Rewrite every one of the records below, replacing each occurrence of "pose" with "camera" and leaving all other text unchanged.

^^^^^^^^

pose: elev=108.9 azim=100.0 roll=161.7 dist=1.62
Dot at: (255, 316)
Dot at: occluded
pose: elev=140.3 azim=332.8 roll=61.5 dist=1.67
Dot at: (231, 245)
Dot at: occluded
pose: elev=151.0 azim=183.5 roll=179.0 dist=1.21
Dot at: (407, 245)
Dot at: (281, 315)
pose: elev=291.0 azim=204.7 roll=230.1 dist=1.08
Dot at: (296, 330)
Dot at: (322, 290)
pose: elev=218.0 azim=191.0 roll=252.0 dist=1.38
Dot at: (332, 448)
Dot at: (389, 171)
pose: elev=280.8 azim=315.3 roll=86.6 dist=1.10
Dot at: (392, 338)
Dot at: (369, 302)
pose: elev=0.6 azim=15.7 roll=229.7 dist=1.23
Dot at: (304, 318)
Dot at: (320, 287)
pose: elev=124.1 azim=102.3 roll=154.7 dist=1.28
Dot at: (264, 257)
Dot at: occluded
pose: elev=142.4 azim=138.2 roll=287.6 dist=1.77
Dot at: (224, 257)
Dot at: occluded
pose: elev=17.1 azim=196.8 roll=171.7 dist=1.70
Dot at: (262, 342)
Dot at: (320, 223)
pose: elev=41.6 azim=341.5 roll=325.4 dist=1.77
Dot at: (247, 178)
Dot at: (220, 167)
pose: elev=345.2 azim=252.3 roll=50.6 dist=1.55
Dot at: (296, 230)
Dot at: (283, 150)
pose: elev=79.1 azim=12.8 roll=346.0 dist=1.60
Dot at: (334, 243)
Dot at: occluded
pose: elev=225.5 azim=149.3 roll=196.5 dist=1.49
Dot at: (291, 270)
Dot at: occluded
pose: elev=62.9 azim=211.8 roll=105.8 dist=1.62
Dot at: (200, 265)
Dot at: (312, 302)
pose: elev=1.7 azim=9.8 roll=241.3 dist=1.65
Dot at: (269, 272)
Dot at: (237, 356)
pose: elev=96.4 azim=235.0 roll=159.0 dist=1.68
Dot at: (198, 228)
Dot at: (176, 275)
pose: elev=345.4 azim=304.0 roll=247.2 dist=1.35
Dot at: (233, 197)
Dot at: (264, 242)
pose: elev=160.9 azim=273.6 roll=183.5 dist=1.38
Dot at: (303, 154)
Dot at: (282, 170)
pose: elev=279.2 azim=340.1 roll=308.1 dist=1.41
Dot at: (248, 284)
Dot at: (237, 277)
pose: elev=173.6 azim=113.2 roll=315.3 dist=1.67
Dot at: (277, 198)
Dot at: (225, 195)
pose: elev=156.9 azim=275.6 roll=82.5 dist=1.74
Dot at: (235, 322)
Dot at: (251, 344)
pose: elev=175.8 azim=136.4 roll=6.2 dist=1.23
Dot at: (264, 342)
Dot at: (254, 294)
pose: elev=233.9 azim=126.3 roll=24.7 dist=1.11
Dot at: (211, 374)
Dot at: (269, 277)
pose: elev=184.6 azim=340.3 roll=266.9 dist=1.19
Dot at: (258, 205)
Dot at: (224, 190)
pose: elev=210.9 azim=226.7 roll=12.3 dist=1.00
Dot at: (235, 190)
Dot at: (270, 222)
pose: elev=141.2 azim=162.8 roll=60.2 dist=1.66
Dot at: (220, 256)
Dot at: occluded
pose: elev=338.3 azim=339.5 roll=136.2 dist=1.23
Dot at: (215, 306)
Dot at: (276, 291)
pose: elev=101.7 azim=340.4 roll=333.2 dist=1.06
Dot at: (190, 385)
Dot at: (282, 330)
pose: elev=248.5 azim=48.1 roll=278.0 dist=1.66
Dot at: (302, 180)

^^^^^^^^

[Answer to the task]
camera: elev=108.9 azim=100.0 roll=161.7 dist=1.62
Dot at: (255, 316)
Dot at: occluded
camera: elev=140.3 azim=332.8 roll=61.5 dist=1.67
Dot at: (231, 245)
Dot at: occluded
camera: elev=151.0 azim=183.5 roll=179.0 dist=1.21
Dot at: (407, 245)
Dot at: (281, 315)
camera: elev=291.0 azim=204.7 roll=230.1 dist=1.08
Dot at: (296, 330)
Dot at: (322, 290)
camera: elev=218.0 azim=191.0 roll=252.0 dist=1.38
Dot at: (332, 448)
Dot at: (389, 171)
camera: elev=280.8 azim=315.3 roll=86.6 dist=1.10
Dot at: (392, 338)
Dot at: (369, 302)
camera: elev=0.6 azim=15.7 roll=229.7 dist=1.23
Dot at: (304, 318)
Dot at: (320, 287)
camera: elev=124.1 azim=102.3 roll=154.7 dist=1.28
Dot at: (264, 257)
Dot at: occluded
camera: elev=142.4 azim=138.2 roll=287.6 dist=1.77
Dot at: (224, 257)
Dot at: occluded
camera: elev=17.1 azim=196.8 roll=171.7 dist=1.70
Dot at: (262, 342)
Dot at: (320, 223)
camera: elev=41.6 azim=341.5 roll=325.4 dist=1.77
Dot at: (247, 178)
Dot at: (220, 167)
camera: elev=345.2 azim=252.3 roll=50.6 dist=1.55
Dot at: (296, 230)
Dot at: (283, 150)
camera: elev=79.1 azim=12.8 roll=346.0 dist=1.60
Dot at: (334, 243)
Dot at: occluded
camera: elev=225.5 azim=149.3 roll=196.5 dist=1.49
Dot at: (291, 270)
Dot at: occluded
camera: elev=62.9 azim=211.8 roll=105.8 dist=1.62
Dot at: (200, 265)
Dot at: (312, 302)
camera: elev=1.7 azim=9.8 roll=241.3 dist=1.65
Dot at: (269, 272)
Dot at: (237, 356)
camera: elev=96.4 azim=235.0 roll=159.0 dist=1.68
Dot at: (198, 228)
Dot at: (176, 275)
camera: elev=345.4 azim=304.0 roll=247.2 dist=1.35
Dot at: (233, 197)
Dot at: (264, 242)
camera: elev=160.9 azim=273.6 roll=183.5 dist=1.38
Dot at: (303, 154)
Dot at: (282, 170)
camera: elev=279.2 azim=340.1 roll=308.1 dist=1.41
Dot at: (248, 284)
Dot at: (237, 277)
camera: elev=173.6 azim=113.2 roll=315.3 dist=1.67
Dot at: (277, 198)
Dot at: (225, 195)
camera: elev=156.9 azim=275.6 roll=82.5 dist=1.74
Dot at: (235, 322)
Dot at: (251, 344)
camera: elev=175.8 azim=136.4 roll=6.2 dist=1.23
Dot at: (264, 342)
Dot at: (254, 294)
camera: elev=233.9 azim=126.3 roll=24.7 dist=1.11
Dot at: (211, 374)
Dot at: (269, 277)
camera: elev=184.6 azim=340.3 roll=266.9 dist=1.19
Dot at: (258, 205)
Dot at: (224, 190)
camera: elev=210.9 azim=226.7 roll=12.3 dist=1.00
Dot at: (235, 190)
Dot at: (270, 222)
camera: elev=141.2 azim=162.8 roll=60.2 dist=1.66
Dot at: (220, 256)
Dot at: occluded
camera: elev=338.3 azim=339.5 roll=136.2 dist=1.23
Dot at: (215, 306)
Dot at: (276, 291)
camera: elev=101.7 azim=340.4 roll=333.2 dist=1.06
Dot at: (190, 385)
Dot at: (282, 330)
camera: elev=248.5 azim=48.1 roll=278.0 dist=1.66
Dot at: (302, 180)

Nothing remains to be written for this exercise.